Luther attacked the abuses of the church. You err by assuming that those abuses were created by Christ Himself.
Not so! It started with the abuses of power and turned into reformation of theology as well. Luther claimed that what the Church teaches was in error and that he was the final arbitrer of what was right and wrong. Everyone else was in error according to him!
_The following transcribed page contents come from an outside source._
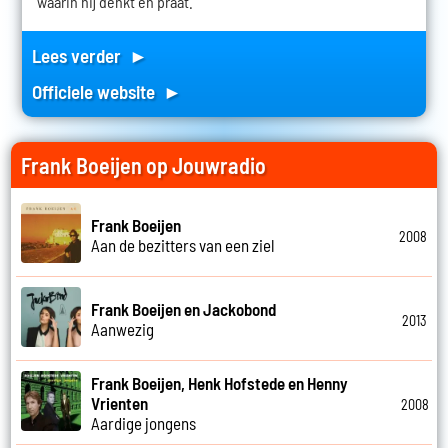
waarin hij denkt en praat.
Lees verder ►
Officiele website ►
Frank Boeijen op Jouwradio
Frank Boeijen
2008
Aan de bezitters van een ziel
Frank Boeijen en Jackobond
2013
Aanwezig
Frank Boeijen, Henk Hofstede en Henny
Vrienten
2008
Aardige jongens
Yeah, right. People don’t seem to read what Luther wrote, instead developing their own ideas about his ideas and propagating those as his. In the Conclusion of “The Bondage of Free Will” (sic!) he writes to Erasmus of Rotterdam (author of “On Free Will”), “I greatly commend and extol you for this thing also, that you are the only man of all my antagonists that hath attacked the heart of the subject, the head of the cause [i.e. Luther’s claim that we are not endowed by God with free will and so, we can’t really be expected to chose good over evil - hence, our evil actions would really be God’s fault, given Luther’s understanding of grace, which is as devious as it is outrageous]; instead of wearing me out with those extraneous points, the Papacy, Purgatory, Indulgences, and a number of like topics, which may more fitly be called trifles, than matters of debate : a sort of chase, in which nearly all my opponents have been hunting me hitherto in vain. You are that single and solitary individual, who hath seen the hinge of the matters in dispute, and hath aimed at the neck : I thank you for this from my heart [...]”. Undeterred by Erasmus’ rebuttal in Hyperaspistes, Luther himself continued to acknowledge that what he wrote in “The Bondage of Free Will” was most important to him, as he wrote 12 years later in a letter to Wolfgang Capito, “Regarding [the plan] to collect my writings in volumes, I am quite cool and not at all eager about it because, roused by a Saturnian hunger, I would rather see them all devoured. For I acknowledge none of them to be really a book of mine, except perhaps the one On the Bound Will and the Catechism.” But then, realizing what Luther really meant would make everyone run, not walk, back to the Roman Catholic Church faster than anyone could say “Luther.”